US Olympians to be Briefed on Chinese Law Before Beijing Games
The U.S. Olympic and Paralympic Committee said Friday that it is preparing athletes and officials for a 2022 Beijing Winter Games “unlike any other” amid continuing coronavirus concerns and criticism of China’s human rights record.
Almost 300 US athletes to take part
Acknowledging “logistical complexities” and “political discussions that we know will continue,” USOPC chief executive Sarah Hirshland said the United States will send about 230 athletes to the Olympics and another 65 to the Paralympic Games in Beijing in February.
“We know these games will be unlike any other,” Hirshland said on a conference call Friday after a USOPC board meeting in Salt Lake City.
She said the USOPC’s pre-Games briefing of athletes will include ample information on COVID-19 as well as Chinese law for athletes who might want to speak out on political issues.
“What’s really important to us, and where we feel we have a very strong sense of duty and obligation is to educate and provide the delegation with ample information and clarity around both the rules and the laws, in this case, the laws of the country where we’re going, also the rules of the IOC, the jurisdiction of the event itself,” Hirshland said, noting that the laws of China “clearly, are distinct and different than those in the United States.”
“It’s our duty and obligation to ensure athletes understand what that means, and that the expectation is that we abide by the laws of that country,” she said.
‘Play the price’
China reacted to a U.S.-backed diplomatic boycott of the Games by warning Western nations who joined in it they would “pay the price.”

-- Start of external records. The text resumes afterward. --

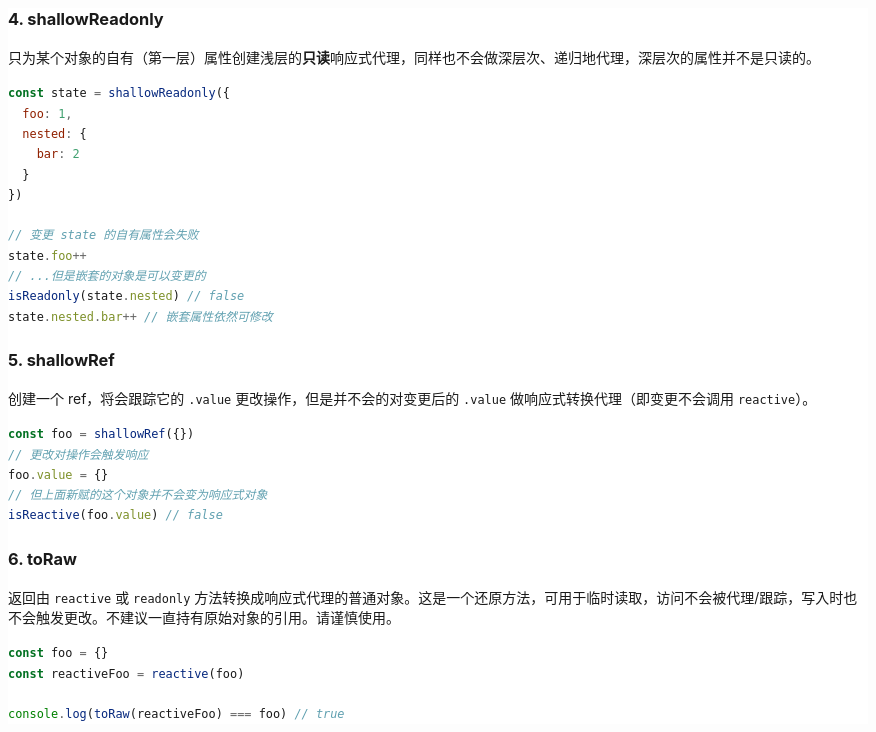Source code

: ### 4. shallowReadonly

只为某个对象的自有（第一层）属性创建浅层的**只读**响应式代理，同样也不会做深层次、递归地代理，深层次的属性并不是只读的。

```js
const state = shallowReadonly({
  foo: 1,
  nested: {
    bar: 2
  }
})

// 变更 state 的自有属性会失败
state.foo++
// ...但是嵌套的对象是可以变更的
isReadonly(state.nested) // false
state.nested.bar++ // 嵌套属性依然可修改
```

### 5. shallowRef

创建一个 ref，将会跟踪它的 `.value` 更改操作，但是并不会的对变更后的 `.value` 做响应式转换代理（即变更不会调用 `reactive`）。

```js
const foo = shallowRef({})
// 更改对操作会触发响应
foo.value = {}
// 但上面新赋的这个对象并不会变为响应式对象
isReactive(foo.value) // false
```

### 6. toRaw

返回由 `reactive` 或 `readonly` 方法转换成响应式代理的普通对象。这是一个还原方法，可用于临时读取，访问不会被代理/跟踪，写入时也不会触发更改。不建议一直持有原始对象的引用。请谨慎使用。

```js
const foo = {}
const reactiveFoo = reactive(foo)

console.log(toRaw(reactiveFoo) === foo) // true
```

Hirshland said the USOPC “have a very high degree of confidence in the safety and security plans that are put in place” for American Olympians in China.
Washington unveiled its decision not to send a diplomatic delegation earlier this month, saying it was prompted by widespread rights abuses by China and what it sees as a “genocide” against the Muslim Uighur minority in Xinjiang.
Concerns have also been raised in the sports world over tennis player Peng Shuai, a former world number one doubles player who made sexual assault accusations on social media against a former top Communist Party politician.
She wasn’t heard from for almost three weeks and the Women’s Tennis Association has suspended tournaments in China saying her video call with IOC president Thomas Bach was not sufficient to quell concerns over her well-being.
USOPC chair Susanne Lyons said the Peng affair was a “sad situation” and one that hit close to home for an organization that was found to have failed to act on allegations of abuse against former USA Gymnastics team doctor Larry Nassar, who is serving a life sentence after pleading guilty to sexually assaulting athletes while working at USA Gymnastics and Michigan State University.
“One of the most important lessons that we at the USOPC have learned over the past years is not only to listen to the stories of survivors but to protect them,” she said.
Beijing Olympians will also have to grapple with stringent measures to prevent the spread of COVID-19, just as athletes at the Summer Games in Tokyo did earlier this year.
The USOPC said in September that it would require COVID-19 vaccines for U.S. athletes, but Hirshland said Friday that booster shots would not be mandated.
“We have already encouraged many in our community to get the boosters, following the CSC guidance,” she said. “We will absolutely continue to do that.”
But she said boosters wouldn’t be required since some in the delegation may not yet be due for them based on when they received their original vaccinations.